The second point is crucial: while you may not be victimizing a third party with your plagiarism, you are still undermining an unspoken contract with your audience. Whether that audience is the thousands of people reading your publication or just your teacher, you are breaking that promise by reusing your previous works without making it clear you are doing so.

In short, you’re trying to get double the benefit from the same amount of work.

There are exceptions to this rule, such as the legal field where lawyers often reuse parts of previous filings to save time or computer programmers who reuse code. However, in both of those cases, the acceptance of recycling is due to the authorship and writing challenges of those specific fields. In general, your audience has a reasonable expectation that your writing will be unique, meaning new, in addition to being originally created by you.
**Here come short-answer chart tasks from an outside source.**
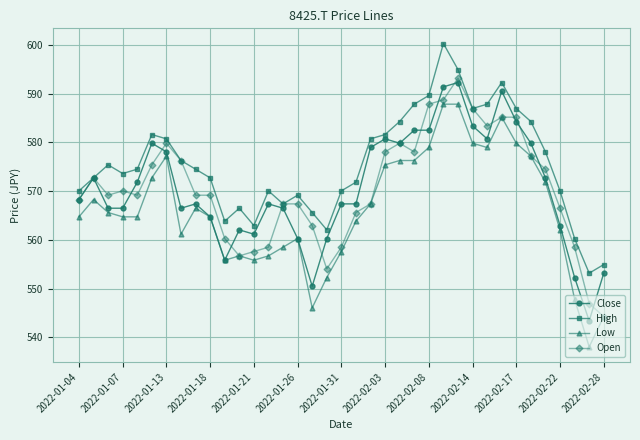

True or false: Low and High intersect in this chart.

False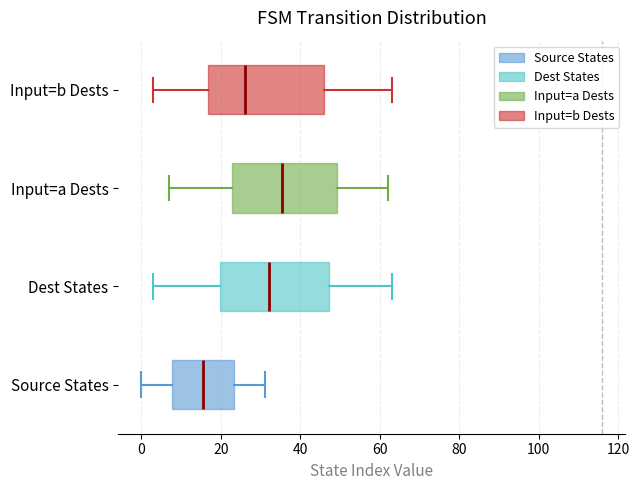

Where does the right whisker of the box for Input=a Dests end on the x-axis? The values are not printed on the chart, so give them approximately, as read against the axis.

62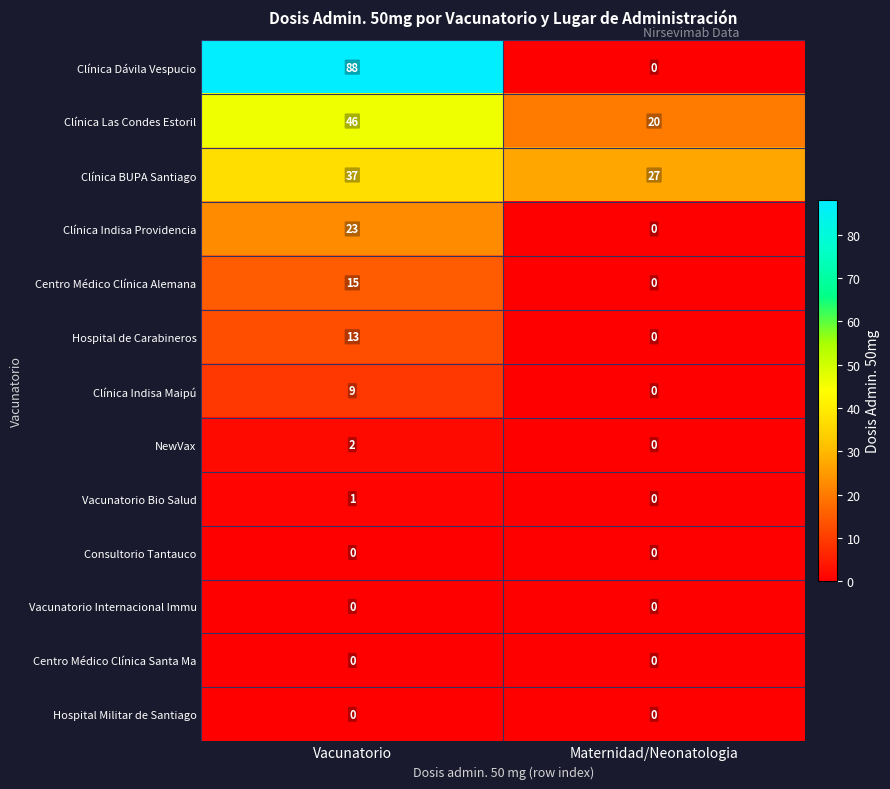

Which series has the largest total across all categories?

row_0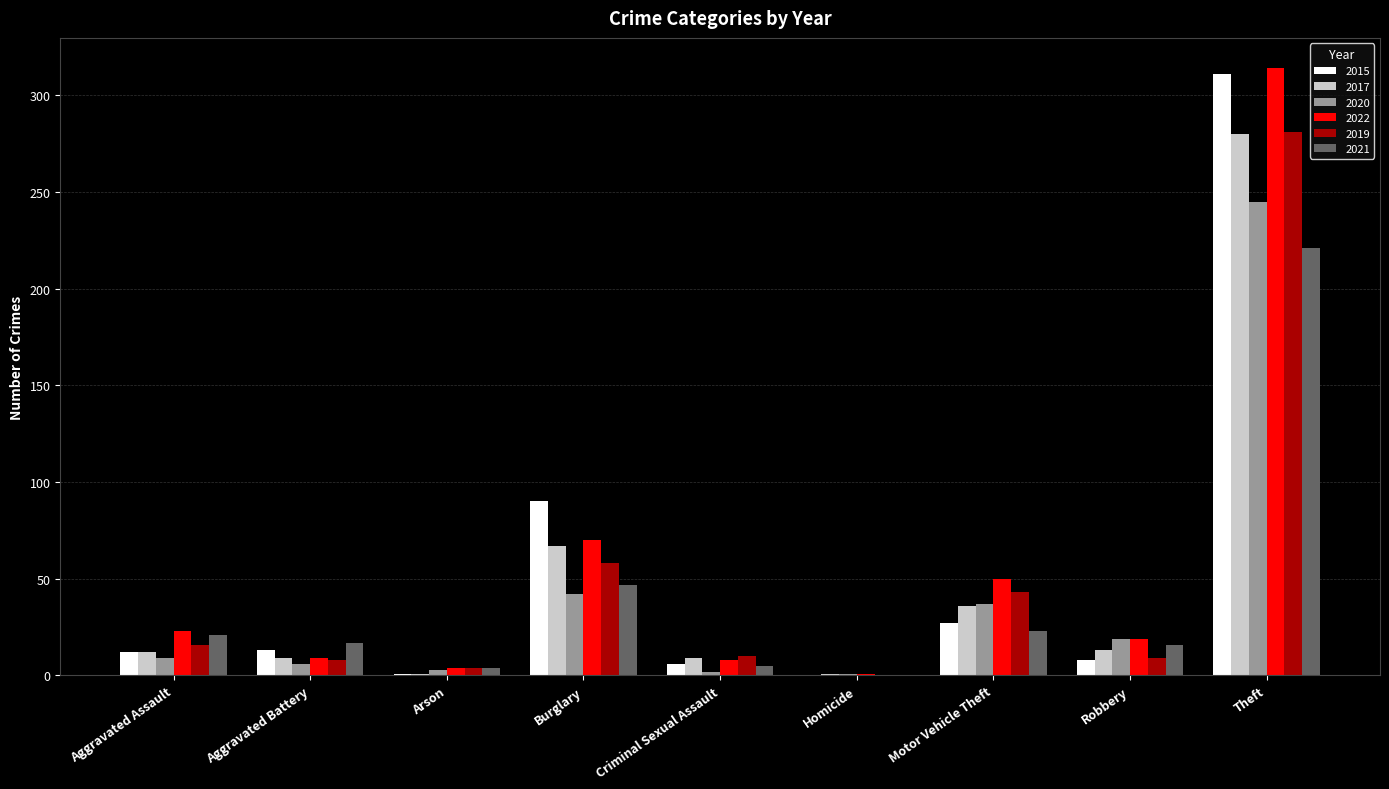

How many positive values does the 2021 series have?

8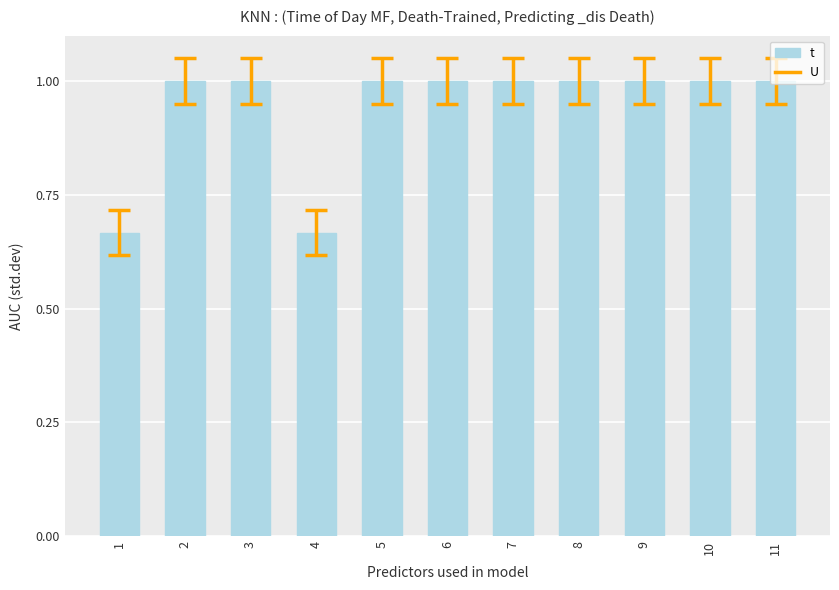

What is the value of the 11th bar from the left?

1.0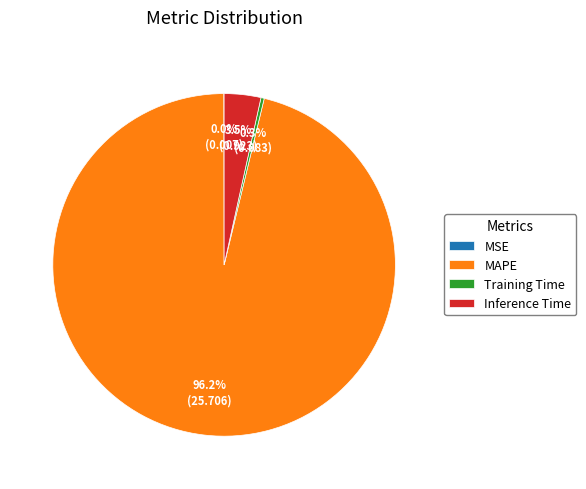

Which slice is the largest?

MAPE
This raises another question: If you need to or want to, how do you reuse your content ethically?

Ethical Recycling

If a situation does arise where you want or need to reuse your previous work, there’s a very simple solution to doing so: Be honest and open about it.

For example, if your instructor gives an assignment that is extremely similar to one that you turned in previously, simply handing in your previous work and passing it off as an original is a form of plagiarism. However, if you talk with your instructor and explain the situation, they may well agree to allow you to do so.

If you speak with your instructor and they agree to it, you’ve changed the audience expectation and it’s no longer misleading or a lie.

Another possibility, especially if you just want to use short passages from your previous work, is to quote and cite it the same as you would any other outside source. This includes quoting any direct passages you reuse as well as providing a full citation for the original paper.

This may be awkward from a writing standpoint, but usually can be done. However, you’ll likely want to speak with your instructor before doing this, just to make sure that it meets the criteria for the assignment.

Conclusions

In the end, it comes down to the expectations of your audience. If your audience is expecting a wholly original work and you simply turn in something that you’ve already published or submitted elsewhere, you have broken your contract with them. That, ultimately, is a form of plagiarism.

However, there are ways to ethically reuse your previous content. As long as you understand that the audience is expecting an original work (original meaning new) and you adjust their expectations accordingly, you can often reuse your previous work ethically with proper citation.

Recycling, much like traditional plagiarism, isn’t about saying you can’t use outside work in your writing, it’s about saying how you use it so that you treat your audience with the respect that they deserve.